Table of Contents
Language of origin tagger
The language tagger annotates loan words for language of origin (Greek, Hebrew, Aramaic, Latin, etc.)
The language of origin tagger tags on the morph level. (Note: In Coptic SCRIPTORIUM we create a layer specifically for tagging we usually name the ignore:morph layer. since our morph layer of annotations only contains those words annotated on this level and does not contain all the words that are not further annotated on this level.)
While we recognize that some of these words (especially in biblical texts) are sometimes called Greco-Hebrew, Coptic SCRIPTORIUM annotates for the earliest language of origin. Deciding between Hebrew and Greco-Hebrew, Aramaic and Greco-Aramaic, etc., leads to more discrepancies between editors or annotators. Researchers searching for loanwords in ANNIS may wish to search for multiple languages in order to find all the “hits” they need.
To tag text for language of origin you will need two files: the lexicon file for language of origin (lexicon.txt), and the script (_enrich.pl). These files need to be in the same directory.
- Move the normalized text file into the folder with the language of origin tagger. Mac users: Be sure the file is UTF-8 with Unix carriage returns.
- Open a terminal window in that directory or change the directory of your terminal window.
- Type the command perl _enrich.pl AP.006.nau196.norm.txt > AP.006.nau196.lang.txt.
- Open the new file. Select all and copy. Paste into the Excel file. Delete the extra norm column. Name the new column “lang.”

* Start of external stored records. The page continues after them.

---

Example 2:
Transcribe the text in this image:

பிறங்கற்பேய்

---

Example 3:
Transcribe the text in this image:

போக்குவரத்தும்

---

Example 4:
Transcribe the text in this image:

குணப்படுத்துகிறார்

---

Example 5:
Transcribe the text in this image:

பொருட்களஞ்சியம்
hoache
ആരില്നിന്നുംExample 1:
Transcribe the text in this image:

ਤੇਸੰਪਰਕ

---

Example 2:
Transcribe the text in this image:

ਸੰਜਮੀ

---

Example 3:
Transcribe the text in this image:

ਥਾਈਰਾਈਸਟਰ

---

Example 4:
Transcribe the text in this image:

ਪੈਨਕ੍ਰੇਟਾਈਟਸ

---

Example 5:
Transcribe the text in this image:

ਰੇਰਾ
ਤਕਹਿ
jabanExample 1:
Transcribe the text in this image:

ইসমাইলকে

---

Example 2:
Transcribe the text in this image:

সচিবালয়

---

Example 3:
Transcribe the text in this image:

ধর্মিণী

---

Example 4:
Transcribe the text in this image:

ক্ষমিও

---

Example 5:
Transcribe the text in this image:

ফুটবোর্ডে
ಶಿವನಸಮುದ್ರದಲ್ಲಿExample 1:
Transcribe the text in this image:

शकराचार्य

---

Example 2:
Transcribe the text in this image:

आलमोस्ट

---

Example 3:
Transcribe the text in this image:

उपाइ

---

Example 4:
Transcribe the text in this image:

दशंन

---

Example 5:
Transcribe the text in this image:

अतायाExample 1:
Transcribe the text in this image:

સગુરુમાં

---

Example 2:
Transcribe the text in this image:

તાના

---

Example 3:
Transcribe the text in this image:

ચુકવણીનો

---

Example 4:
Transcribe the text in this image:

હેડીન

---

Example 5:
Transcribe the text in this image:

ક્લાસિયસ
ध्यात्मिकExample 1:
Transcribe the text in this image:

- Use Google refine to check your language tags. You can facet search the norm layer and then click on foreign words that appear in the list. Or you can facet search the norm layer and then go to the lang layer: facet>customized facets>facet by blank. Click on “false” to get all the norms that have a lang tag (e.g., false means the lang tag is not blank); click on “true” to get all the norms that don’t have a lang tag (e.g., true means the lang tag is blank).